Problem requirements
Because the pictures are not wanted, reproduce the rest of the records below exactly as they stand.

Provided records
··········
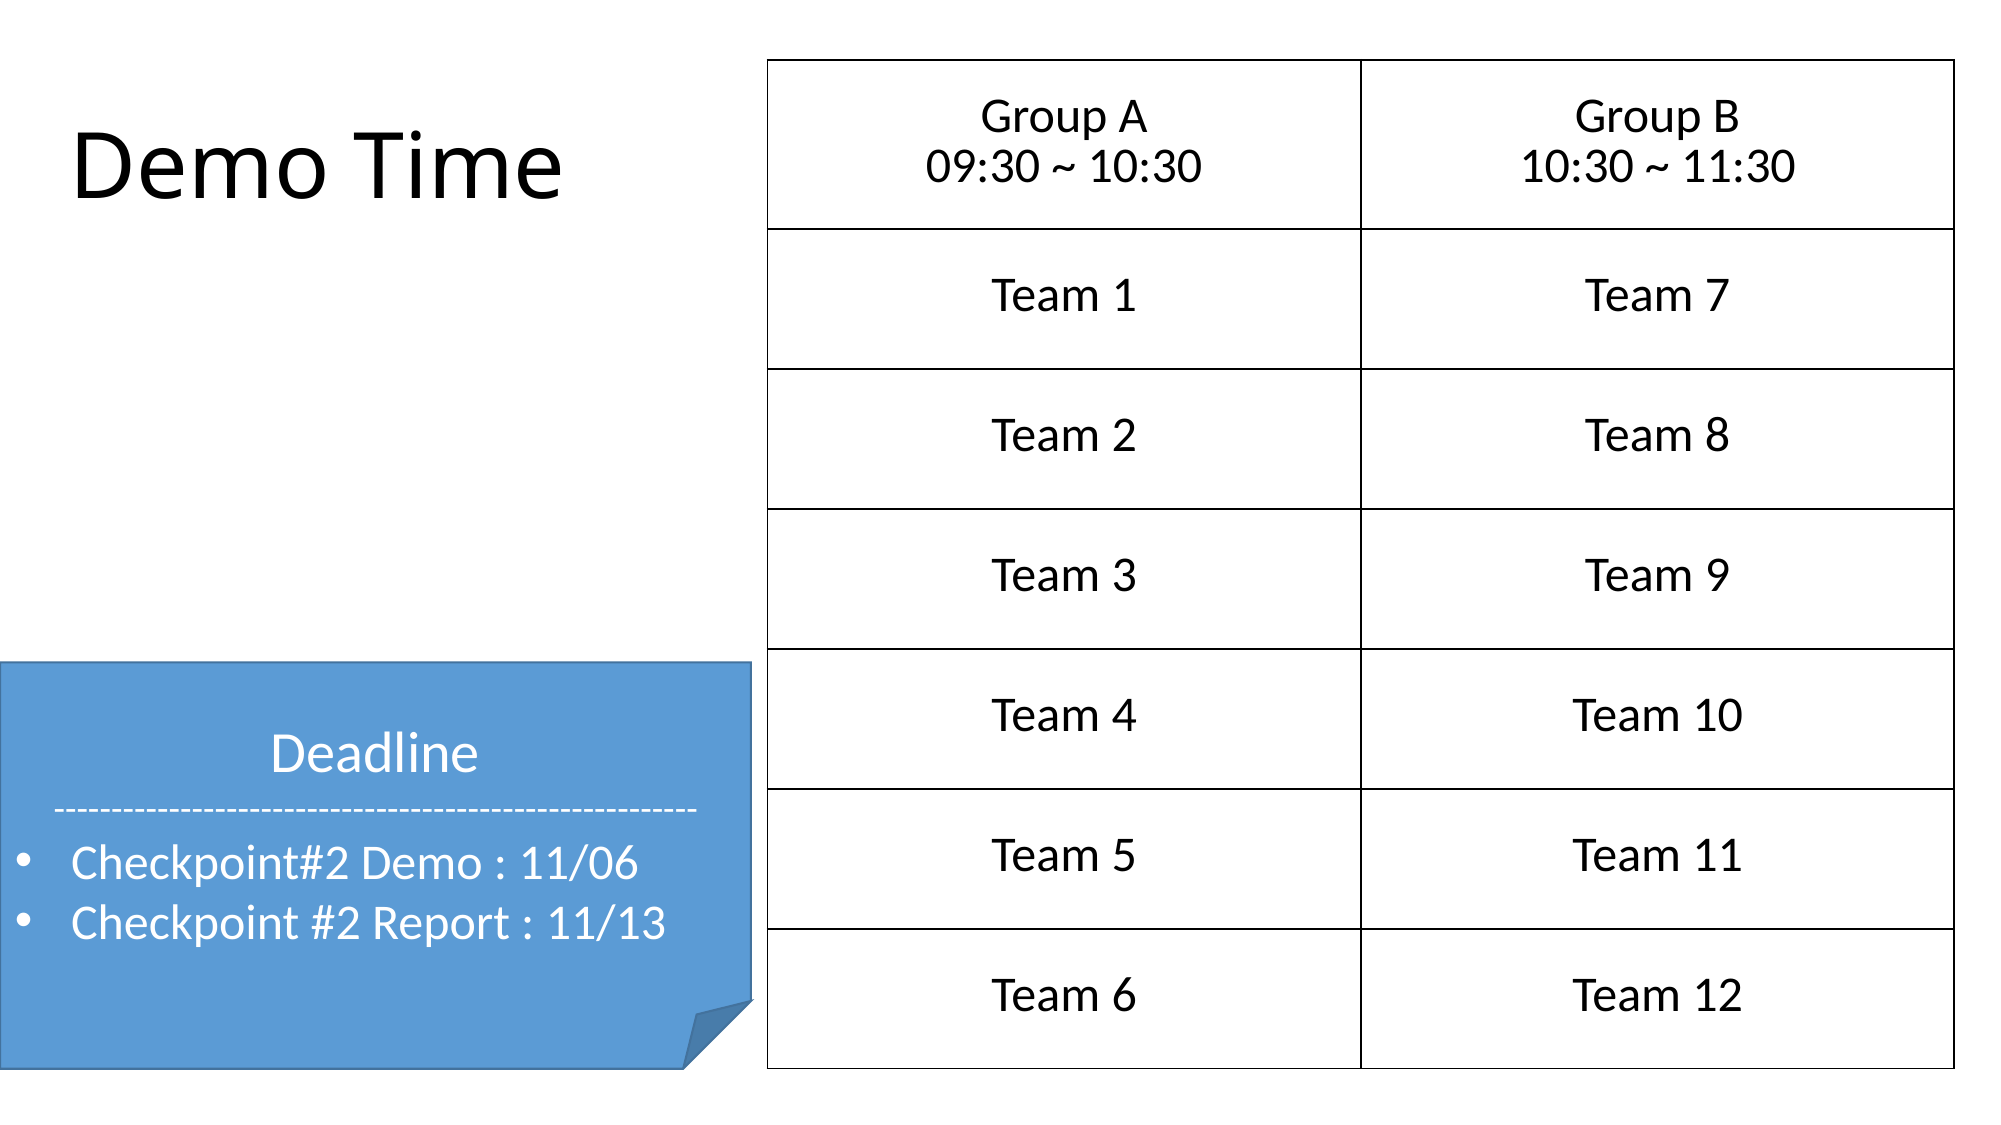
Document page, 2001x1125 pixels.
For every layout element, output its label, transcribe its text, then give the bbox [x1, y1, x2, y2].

table_header Group A 09:30 ~ 10:30 [768, 61, 1360, 228]
table_cell Team 1 [768, 230, 1360, 368]
table_cell Team 3 [768, 510, 1360, 648]
table_cell Team 11 [1362, 790, 1953, 928]
table_cell Team 8 [1362, 370, 1953, 508]
table_cell Team 4 [768, 650, 1360, 788]
table_cell Team 5 [768, 790, 1360, 928]
table_cell Team 6 [768, 930, 1360, 1068]
table_cell Team 12 [1362, 930, 1953, 1068]
table_header Group B 10:30 ~ 11:30 [1362, 61, 1953, 228]
title Demo Time [55, 59, 767, 278]
text_box Deadline -------------------------------------------------------- Checkpoint#2 Demo : 11/06 Checkpoint #2 Report : 11/13 [0, 661, 755, 1070]
table_cell Team 9 [1362, 510, 1953, 648]
table_cell Team 10 [1362, 650, 1953, 788]
table_cell Team 2 [768, 370, 1360, 508]
table_cell Team 7 [1362, 230, 1953, 368]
··········
Result
Document page, 2001x1125 pixels.
For every layout element, output its label, transcribe its text, then give the bbox [x1, y1, x2, y2].

table_header Group A 09:30 ~ 10:30 [768, 61, 1360, 228]
table_cell Team 1 [768, 230, 1360, 368]
table_cell Team 3 [768, 510, 1360, 648]
table_cell Team 11 [1362, 790, 1953, 928]
table_cell Team 8 [1362, 370, 1953, 508]
table_cell Team 4 [768, 650, 1360, 788]
table_cell Team 5 [768, 790, 1360, 928]
table_cell Team 6 [768, 930, 1360, 1068]
table_cell Team 12 [1362, 930, 1953, 1068]
table_header Group B 10:30 ~ 11:30 [1362, 61, 1953, 228]
title Demo Time [55, 59, 767, 278]
text_box Deadline -------------------------------------------------------- Checkpoint#2 Demo : 11/06 Checkpoint #2 Report : 11/13 [0, 661, 755, 1070]
table_cell Team 9 [1362, 510, 1953, 648]
table_cell Team 10 [1362, 650, 1953, 788]
table_cell Team 2 [768, 370, 1360, 508]
table_cell Team 7 [1362, 230, 1953, 368]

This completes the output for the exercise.